In der Weimarer Republik waren Volksabstimmungen in der Verfassung verankert. Als man nach dem Zweiten Weltkrieg das Grundgesetz der neuen Bundesrepublik erarbeitete, ließ man sie außen vor und begründete das mit schlechten Erfahrungen aus der Zeit der Weimarer Republik, in der Volksabstimmungen als Plattform für populistische Agitation den Weg zu Hitlers Machtergreifung geebnet haben sollen.

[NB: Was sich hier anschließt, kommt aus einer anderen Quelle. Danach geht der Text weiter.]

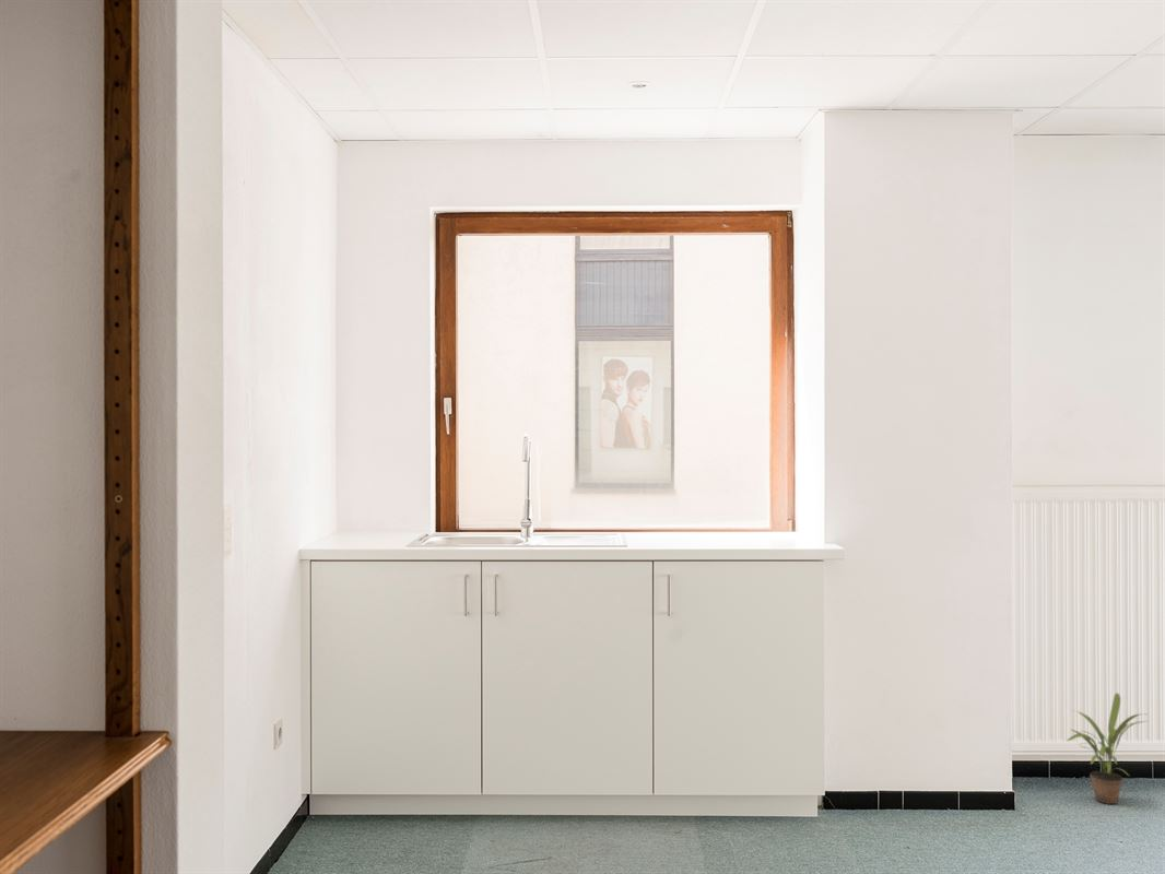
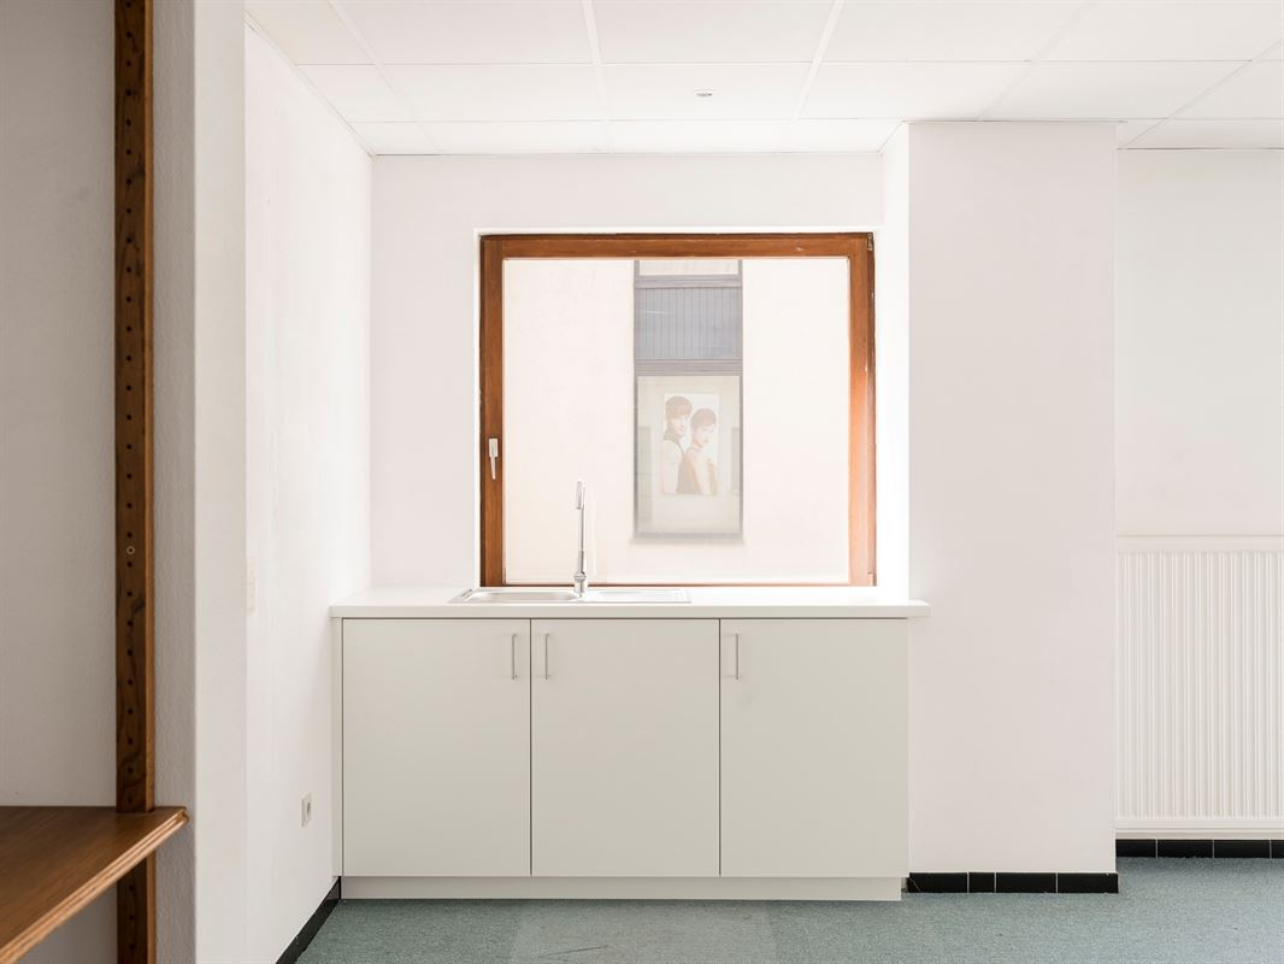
- potted plant [1066,692,1148,805]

Tatsächlich hat es in Deutschlands erster Republik nur drei Volksbegehren gegeben, von denen überhaupt nur zwei zur Abstimmung kamen und erfolglos blieben. Die NSDAP war daran nur bedingt beteiligt. Ihre Machtergreifung spielte sich eher innerhalb des Parlaments ab, das durch das Fehlen einer 5%-Klausel, wie man sie heute anwendet, aus zahlreichen kleinen und zerstrittenen Splitterparteien bestand, die sich nicht auf eine gemeinsame Front gegen Hitler einigen konnte. Die wirkliche Wende, die zu Hitlers Machtergreifung führte, war das Ermächtigungsgesetz, mit dem die Gewaltenteilung aufgehoben wurde, was es Hitler ermöglichte, nach eigenem Gutdünken und ohne Kontrolle Gesetze zu erlassen.